◆ WHAT YOU ARE ASKED TO DO
Echo the lines of the records from the one containing "table_cell X [245, 177, 369, 250]" through the one containing "table_cell HAIEK [120, 388, 244, 478]", both included, and output nothing else.

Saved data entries
## Begin
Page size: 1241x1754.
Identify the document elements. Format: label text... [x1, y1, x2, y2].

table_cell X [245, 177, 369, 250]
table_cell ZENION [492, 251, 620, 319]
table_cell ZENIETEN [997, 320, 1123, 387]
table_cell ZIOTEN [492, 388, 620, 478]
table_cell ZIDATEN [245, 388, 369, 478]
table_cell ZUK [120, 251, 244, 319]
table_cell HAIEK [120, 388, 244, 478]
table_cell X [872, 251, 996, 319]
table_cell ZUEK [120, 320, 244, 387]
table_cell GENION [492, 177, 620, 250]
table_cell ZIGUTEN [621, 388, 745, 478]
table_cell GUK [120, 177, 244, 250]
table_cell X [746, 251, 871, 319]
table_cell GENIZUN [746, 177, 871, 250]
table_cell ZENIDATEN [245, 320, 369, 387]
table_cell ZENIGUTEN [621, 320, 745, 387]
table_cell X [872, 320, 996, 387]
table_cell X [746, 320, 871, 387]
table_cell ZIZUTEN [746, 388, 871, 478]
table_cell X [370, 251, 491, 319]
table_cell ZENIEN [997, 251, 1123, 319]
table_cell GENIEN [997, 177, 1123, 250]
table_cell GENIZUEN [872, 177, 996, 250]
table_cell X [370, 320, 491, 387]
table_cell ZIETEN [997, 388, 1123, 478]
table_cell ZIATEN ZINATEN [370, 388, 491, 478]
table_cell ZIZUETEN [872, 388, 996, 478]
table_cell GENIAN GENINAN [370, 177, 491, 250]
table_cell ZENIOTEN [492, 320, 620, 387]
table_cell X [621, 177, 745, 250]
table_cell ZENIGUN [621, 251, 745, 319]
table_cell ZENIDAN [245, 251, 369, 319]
## End
◆ WRITTEN RESPONSE
table_cell X [245, 177, 369, 250]
table_cell ZENION [492, 251, 620, 319]
table_cell ZENIETEN [997, 320, 1123, 387]
table_cell ZIOTEN [492, 388, 620, 478]
table_cell ZIDATEN [245, 388, 369, 478]
table_cell ZUK [120, 251, 244, 319]
table_cell HAIEK [120, 388, 244, 478]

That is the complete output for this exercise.